The eighth annual Border Security Expo will feature a keynote address Wednesday from U.S. Border Patrol Chief Michael Fisher, whose agency has been loudly criticized for its use-of-force policies and a lack of transparency.

Along with panel discussions about port of entry operations and sharing intelligence, the expo features exhibitors displaying technology that they hope to sell to law enforcement agencies as they beef up border security.

The event's organizers say its aim is to bring law enforcement and policymakers together with industry leaders to discuss technological advances and share ideas about border security.

Alejandro Mayorkas, deputy secretary of the U.S. Department of Homeland Security, told a crowd Tuesday he hopes to work toward more transparency within the agency amid outcry from critics about lack of oversight.

Mayorkas said the agency needs to strengthen its partnerships with the private sector, noting "a tremendous public thirst" for greater knowledge of the agency's operations and mission.

"Criticism drives a more responsible and better government," he said.

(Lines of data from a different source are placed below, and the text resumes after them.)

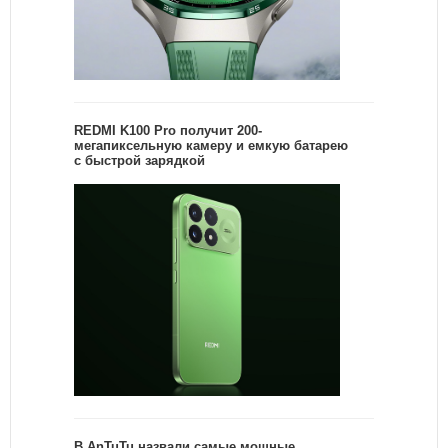
REDMI K100 Pro получит 200-
мегапиксельную камеру и емкую батарею
с быстрой зарядкой
В AnTuTu назвали самые мощные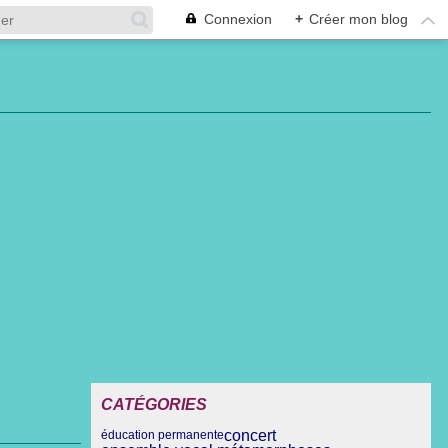
Connexion
+
Créer mon blog
CATÉGORIES
concert
éducation permanente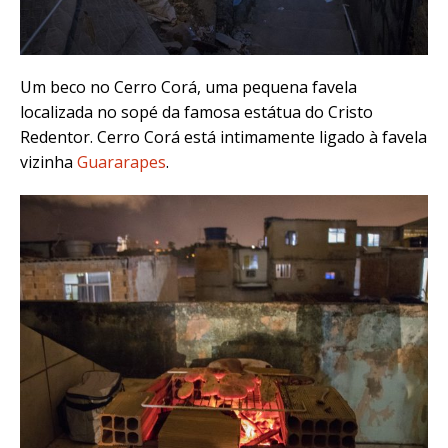
Um beco no Cerro Corá, uma pequena favela
localizada no sopé da famosa estátua do Cristo
Redentor. Cerro Corá está intimamente ligado à favela
vizinha
Guararapes
.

Mayorkas' comments come about a week after the federal government released the Border Patrol's use-of-force policies while the agency's chief issued a directive that reiterates how personnel should respond to threats.

Immigrant rights groups have complained that Border Patrol agents are too trigger-happy in responding to people who throw rocks at them along the border with Mexico, often to distract agents from smugglers sneaking drugs into the U.S.

Fisher, in a memorandum to all agency personnel on March 7, reminded agents that the "level of force applied must reflect the totality of the circumstances surrounding each situation."

While Border Patrol policy has always held that agents may use deadly force if there is a reasonable threat of imminent death or serious injury, Fisher's directive reminded agents that they shouldn't fire their weapons unless absolutely necessary.